**MATERIAL SHOWN**
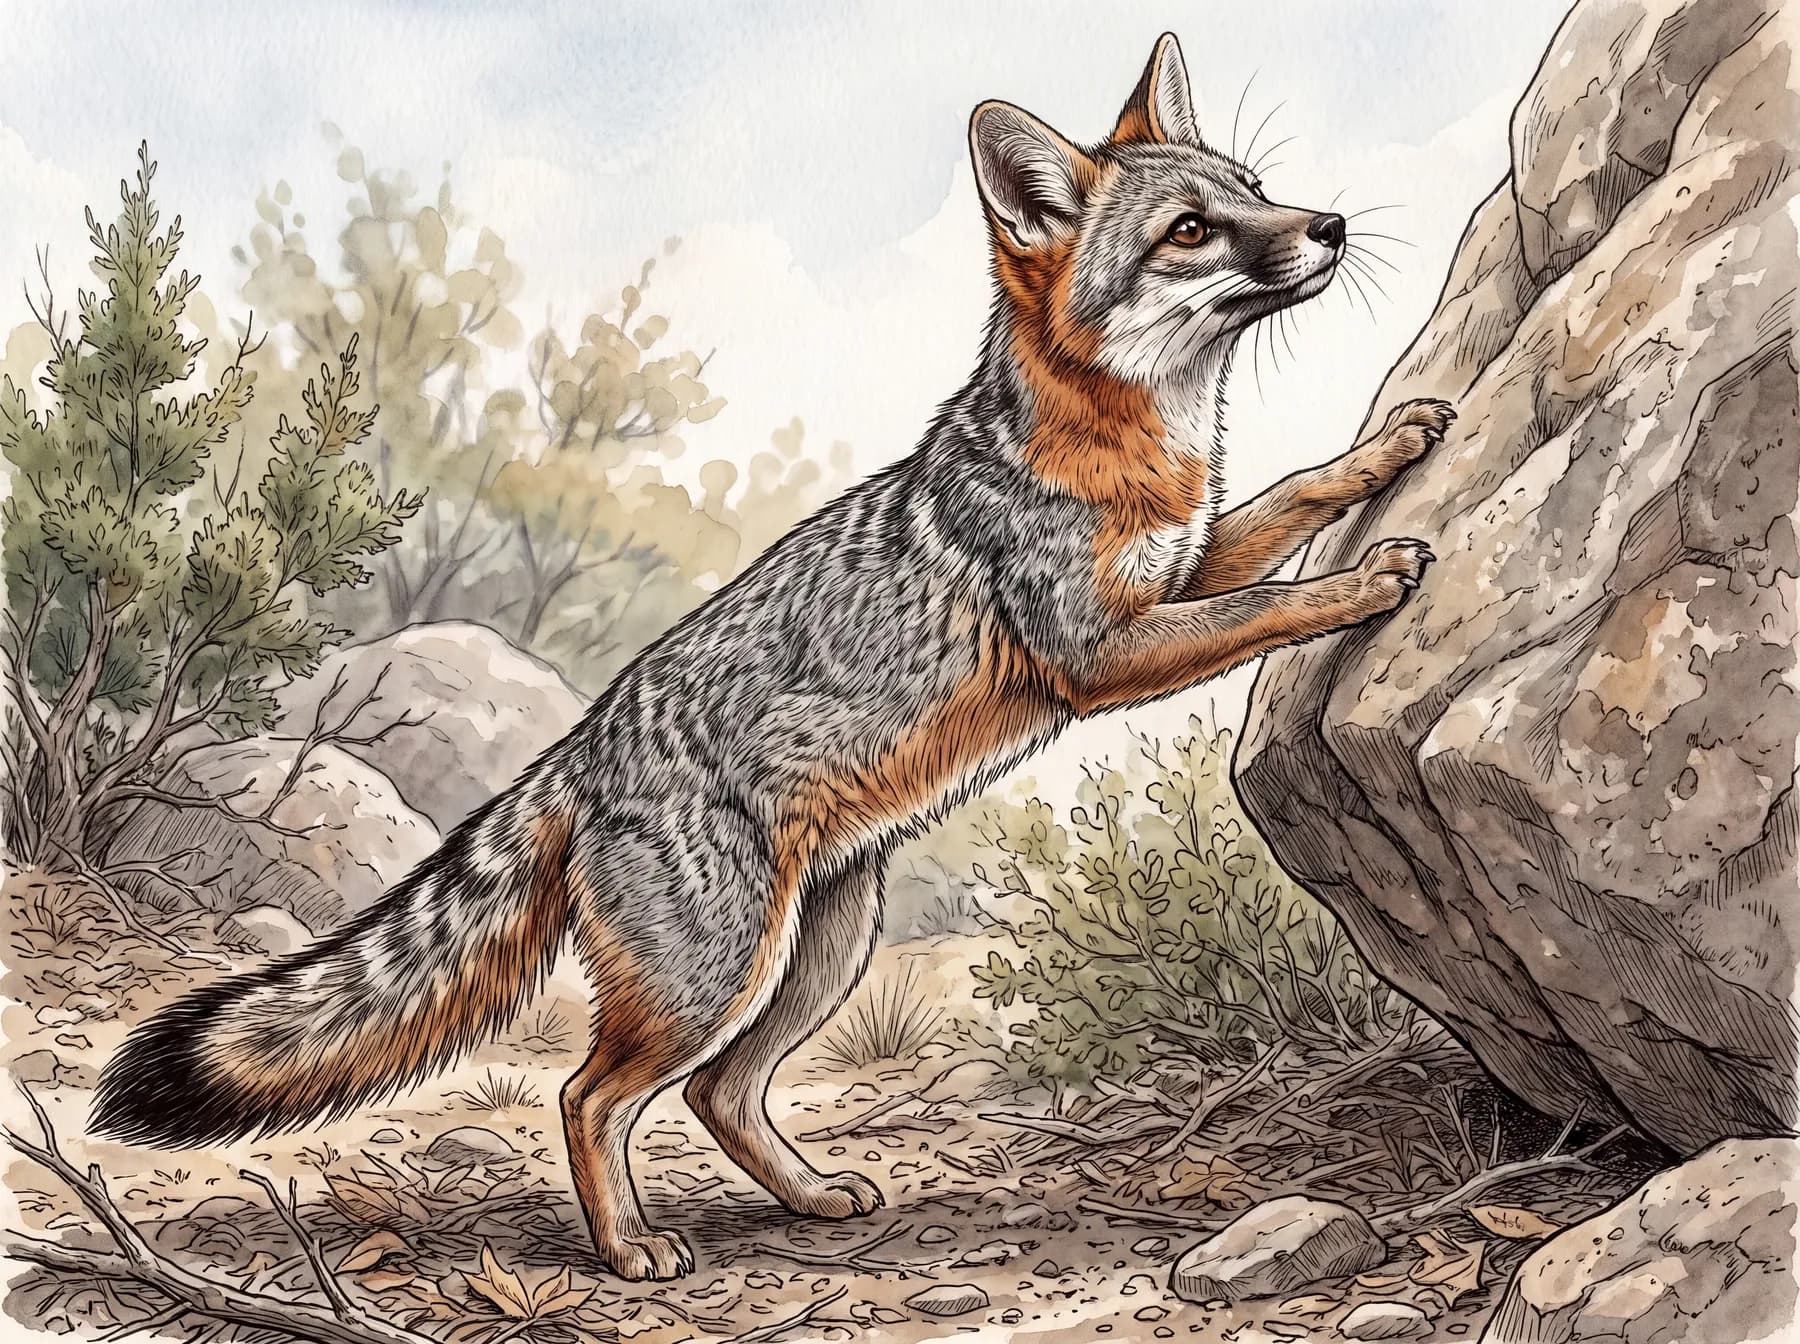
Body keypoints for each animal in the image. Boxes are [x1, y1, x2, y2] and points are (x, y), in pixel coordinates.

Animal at [93, 33, 1453, 1281]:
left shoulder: (1186, 560)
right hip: (714, 976)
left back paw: (804, 1200)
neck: (1124, 447)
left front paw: (1387, 447)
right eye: (1189, 230)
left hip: (818, 956)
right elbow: (1273, 601)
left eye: (1253, 188)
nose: (1330, 224)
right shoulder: (1102, 652)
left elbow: (1287, 498)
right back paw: (626, 1248)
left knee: (719, 1093)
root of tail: (578, 750)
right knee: (590, 1095)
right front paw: (1359, 582)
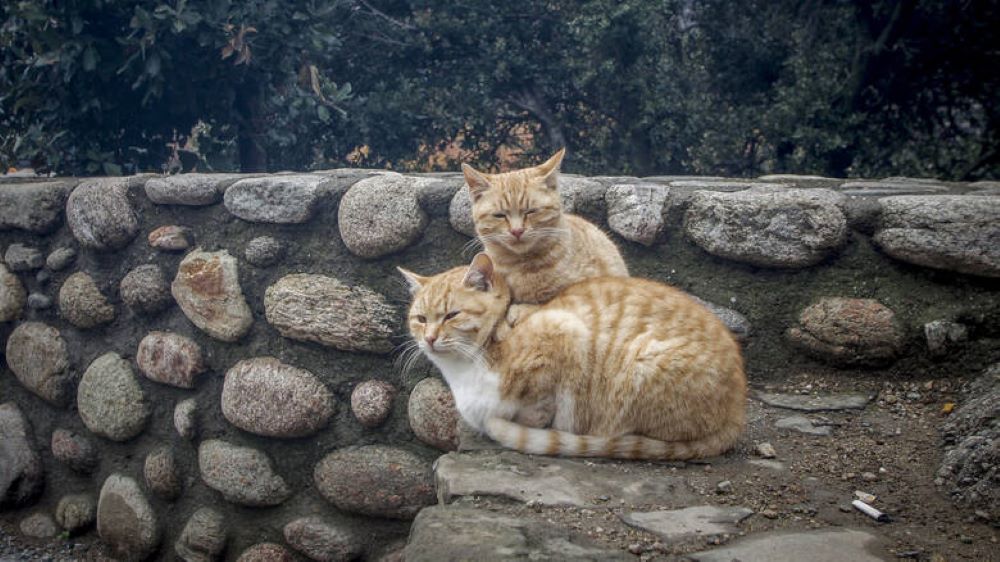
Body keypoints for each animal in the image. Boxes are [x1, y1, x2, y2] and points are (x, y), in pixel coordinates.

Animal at [398, 254, 744, 460]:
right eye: (420, 319)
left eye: (451, 315)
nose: (429, 338)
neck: (466, 366)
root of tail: (737, 410)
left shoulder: (563, 332)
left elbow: (537, 407)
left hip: (640, 365)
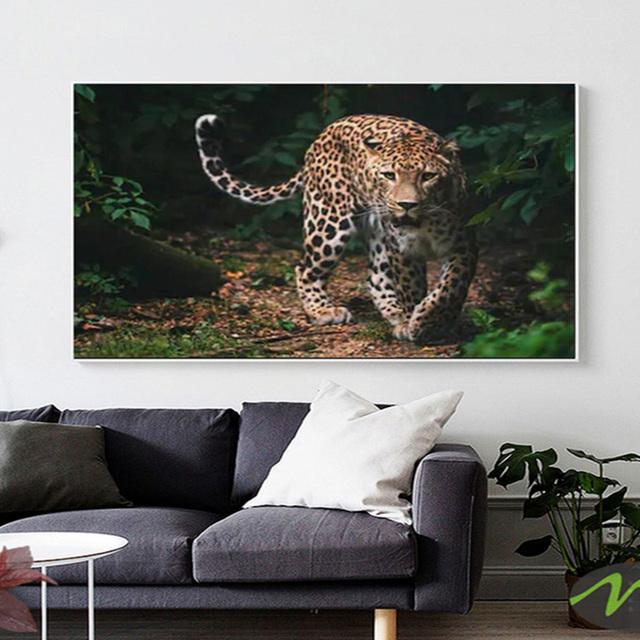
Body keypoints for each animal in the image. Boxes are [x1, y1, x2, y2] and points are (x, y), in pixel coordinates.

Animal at [195, 113, 477, 343]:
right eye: (389, 175)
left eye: (428, 176)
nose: (406, 205)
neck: (425, 223)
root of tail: (324, 132)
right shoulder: (402, 249)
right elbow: (412, 288)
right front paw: (414, 324)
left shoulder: (464, 242)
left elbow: (452, 286)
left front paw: (433, 321)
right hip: (329, 223)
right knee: (305, 268)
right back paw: (324, 311)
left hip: (375, 232)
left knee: (375, 276)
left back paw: (393, 313)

**EXERCISE**
Output exactly, and only, the lines running from the line containing "left knee: (719, 1093)" to the last line of the entries above, omitting the pictures.

**ANSWER SECTION**
left knee: (719, 1093)
root of tail: (578, 750)
right knee: (590, 1095)
right front paw: (1359, 582)
Body keypoints for each animal in the image. Boxes are [x1, y1, x2, y2] and points are (x, y), in pixel coordinates.

Animal at [398, 254, 744, 460]:
right eye: (420, 319)
left eye: (451, 315)
nose: (429, 338)
neck: (466, 366)
root of tail: (737, 410)
left shoulder: (563, 332)
left elbow: (537, 407)
left hip: (640, 365)
Body keypoints for each animal in the image. Boxes are [x1, y1, x2, y2] and points are (x, y), in pixel coordinates.

Animal at [195, 113, 477, 343]:
right eye: (389, 175)
left eye: (428, 176)
nose: (406, 205)
neck: (425, 223)
root of tail: (324, 132)
right shoulder: (402, 249)
right elbow: (412, 288)
right front paw: (414, 324)
left shoulder: (464, 242)
left elbow: (452, 286)
left front paw: (433, 321)
right hip: (329, 223)
right knee: (305, 268)
right back paw: (324, 311)
left hip: (375, 232)
left knee: (375, 276)
left back paw: (393, 313)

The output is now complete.